American Jewish estimators no doubt remember meeting Israelis more than they remember encountering local Jews. The purportedly ubiquitous Israeli taxi driver in New York turns out to be a myth (see Korazim and Freedman in this section). Those who exist are simply more likely to be remembered by their New York Jewish passengers. Israeli estimators make a moral point when they present their numbers. Those who do not succumb to the lure of the golden exile are morally superior. Their superiority grows with the growth in the number ofyordim.

On the question of Jewishness, here, too, I propose selective misperception. The Orthodox Israelis settle in Orthodox communities in New York.
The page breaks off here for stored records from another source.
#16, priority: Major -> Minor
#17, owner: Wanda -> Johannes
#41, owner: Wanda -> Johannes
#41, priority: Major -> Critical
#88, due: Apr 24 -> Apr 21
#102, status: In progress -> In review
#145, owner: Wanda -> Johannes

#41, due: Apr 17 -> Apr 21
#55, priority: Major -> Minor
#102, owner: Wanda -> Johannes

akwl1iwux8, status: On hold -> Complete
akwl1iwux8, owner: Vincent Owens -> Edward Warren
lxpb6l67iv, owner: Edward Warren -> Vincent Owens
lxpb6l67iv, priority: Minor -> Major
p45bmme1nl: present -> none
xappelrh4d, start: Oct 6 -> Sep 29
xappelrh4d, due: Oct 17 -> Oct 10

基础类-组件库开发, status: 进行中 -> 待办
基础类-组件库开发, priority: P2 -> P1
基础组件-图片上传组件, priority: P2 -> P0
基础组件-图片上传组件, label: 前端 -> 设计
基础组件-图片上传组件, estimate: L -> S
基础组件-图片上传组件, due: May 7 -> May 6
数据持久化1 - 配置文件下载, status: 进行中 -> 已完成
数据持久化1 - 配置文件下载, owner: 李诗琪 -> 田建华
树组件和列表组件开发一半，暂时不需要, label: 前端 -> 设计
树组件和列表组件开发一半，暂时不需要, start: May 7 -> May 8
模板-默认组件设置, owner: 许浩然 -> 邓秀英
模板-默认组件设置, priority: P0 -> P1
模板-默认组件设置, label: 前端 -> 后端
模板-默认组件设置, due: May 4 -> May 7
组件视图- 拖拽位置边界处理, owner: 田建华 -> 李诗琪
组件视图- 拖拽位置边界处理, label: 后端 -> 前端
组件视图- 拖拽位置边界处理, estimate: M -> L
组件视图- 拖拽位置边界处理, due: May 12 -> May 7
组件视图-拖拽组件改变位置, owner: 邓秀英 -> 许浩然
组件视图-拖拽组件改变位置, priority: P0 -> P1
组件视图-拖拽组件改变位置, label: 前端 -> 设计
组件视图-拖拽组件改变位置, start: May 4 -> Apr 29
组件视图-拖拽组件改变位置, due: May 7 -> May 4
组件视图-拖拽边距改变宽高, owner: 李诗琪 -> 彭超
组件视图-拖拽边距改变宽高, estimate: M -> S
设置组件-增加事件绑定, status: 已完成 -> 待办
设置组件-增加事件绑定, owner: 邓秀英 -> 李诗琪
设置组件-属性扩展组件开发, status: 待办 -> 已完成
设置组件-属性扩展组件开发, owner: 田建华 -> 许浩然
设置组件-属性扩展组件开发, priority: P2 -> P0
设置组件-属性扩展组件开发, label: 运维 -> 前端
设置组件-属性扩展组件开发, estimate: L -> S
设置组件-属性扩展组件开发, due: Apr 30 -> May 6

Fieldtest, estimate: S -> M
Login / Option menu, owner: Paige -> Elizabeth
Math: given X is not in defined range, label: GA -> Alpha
In many ways, Boro Park and B'nai Brak have more to do with one another than either has with its secular conationals. The Orthodox Israelis do not become part of the community of “uprooted” Israelis who seek ways of remaihing Israelis while yet abroad. The Orthodox Israelis, by virtue of their integration into the local Orthodox network, do not seek services and other resources from the larger Jewish community. Thus they remain invisible to the “secular” Jewish agencies and “secular” observers. The visible Israelis are the secular Israelis, but their number and proportion are both exaggerated.